Microbial hazards can be classified in many different ways, including the type of disease-causing organism, the type of disease, the severity of the disease and the route of infection. Perhaps the most useful way of discussing microbial hazards encountered by funeral workers is by route of infection. The routes of infection are ingestion, inhalation, touch or surface contact and parenteral, or puncture of a body surface.

Ingestion as a route of exposure can be controlled by proper personal hygiene - that is, always washing hands before eating or smoking, and by keeping food, drink or any object that will be put in the mouth (such as cigarettes) out of areas of possible contamination. This is important for controlling chemical exposure as well. In addition to careful personal hygiene, wearing impermeable gloves when handling the dead can reduce the probability of infection.

Inhalation exposure occurs only when disease-causing organisms become airborne. For funeral workers the two primary ways that pathogens can become airborne are during an exhumation or during autopsy procedures in which a saw is used to cut through bone. A third possibility of aerosolizing a pathogen - tuberculosis, for example - is when air is forced out of the lungs of a corpse during handling. Although the epidemics of the past have included plague, cholera, typhoid, tuberculosis, anthrax and smallpox, only the organisms causing anthrax and smallpox appear capable of surviving any length of time after burial (Healing, Hoffman and Young 1995). These pathogens would be found in any of the soft tissues, not the bones, and particularly in soft tissues that have become mummified and/or dried out and friable. The anthrax bacterium can form spores that remain viable for long periods, especially under dry conditions. Intact smallpox viruses taken from the tissues of bodies buried in the 1850s were identified under the electron microscope. None of the viruses grew in tissue culture and they were deemed to be non-infective (Baxter, Brazier and Young 1988). Smallpox virus has remained infective, however, after 13 years in dry storage under laboratory conditions (Wolff and Croon 1968). An article appearing in the Journal of Public Health (UK) during the 1850s reports concern about smallpox infectivity from remains buried two hundred years earlier in Montreal, when smallpox was widespread in the New World (Sly 1994).

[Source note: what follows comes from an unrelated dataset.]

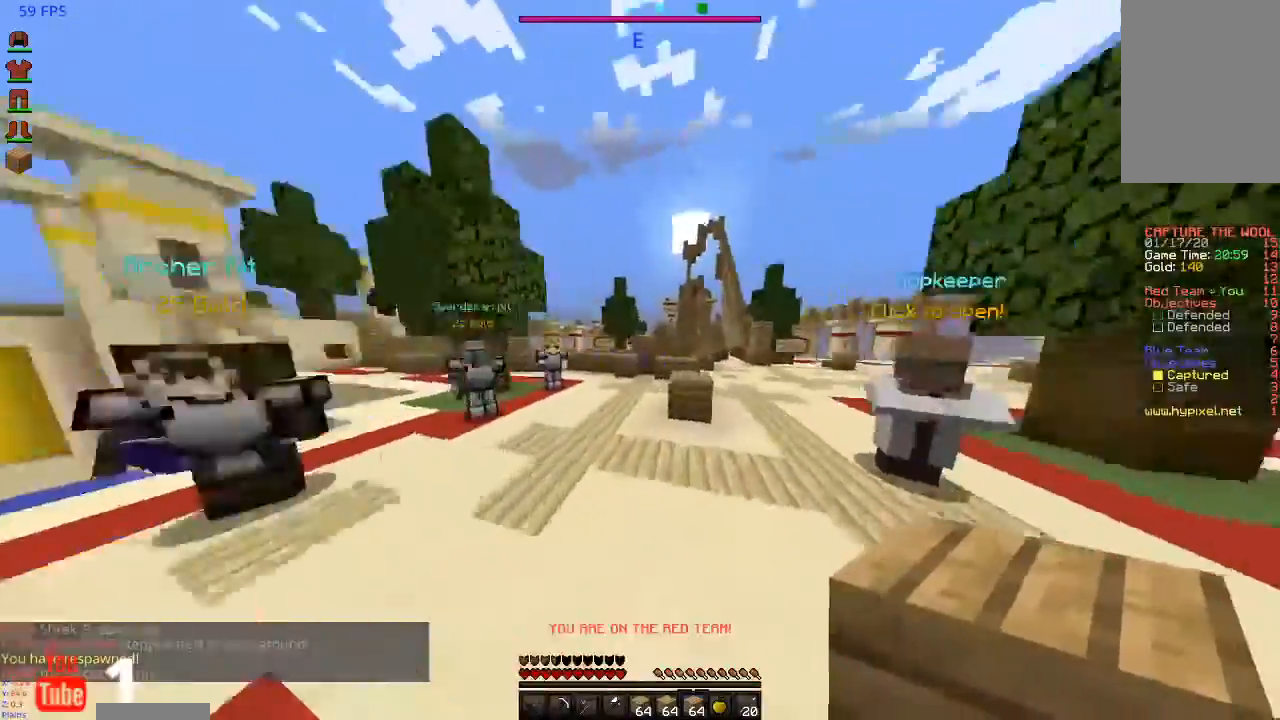
{"keys": ["space", "w"], "mouse": [], "events": [[33, "space", "up"], [333, "space", "down"]]}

Perhaps a more probable source of inhalation exposure during exhumation are fungal spores. Whenever old material of any sort is disturbed, protection against the inhalation of fungal spores should be provided. Disposable high efficiency particulate (HEPA) respirators, developed primarily for protection against tuberculosis and lead dust, are quite effective against fungal spores as well. In addition to microbial concerns, the possibility of exposure to wood dust and/or lead needs to be evaluated before any exhumation proceeds.

The primary route of infection for tuberculosis is inhalation. The incidence of tuberculosis has increased during the last quarter of the twentieth century, primarily due to decreased public health vigilance and the emergence of bacterial strains that are resistant to several groups of antibiotics. A recent study conducted at Johns Hopkins School of Public Health (Baltimore, Maryland, US) indicates that 18.8% of embalmers demonstrated positive results to tuberculin skin tests. Only 6.8% of people employed in the funeral business who are not embalmers demonstrated positive results to the same test. The lower rate of reactivity is similar to the general public (Gershon and Karkashion 1996).

Hepatitis B virus (HBV) and the human immunodeficiency virus (HIV) are infective if they come in contact with mucous membranes or are introduced into the bloodstream through a cut or puncture. A study of funeral service practitioners in Maryland indicated that 10% had a mucous membrane exposure within the past 6 months and 15% reported a needle stick within the past 6 months (Gershon et al. 1995). Other US studies reported that between 39 and 53% of morticians had a needle stick within the past 12 months (Nwanyanwu, Tubasuri and Harris 1989). In the United States, the reported prevalence of HBV is between 7.5 and 12.0% in unvaccinated funeral directors, and 2.6% or less in vaccinated funeral workers. The reported vaccination rate varies between 19 and 60% of morticians in the United States. Although there is a vaccine for HBV, there is currently no vaccine for HIV.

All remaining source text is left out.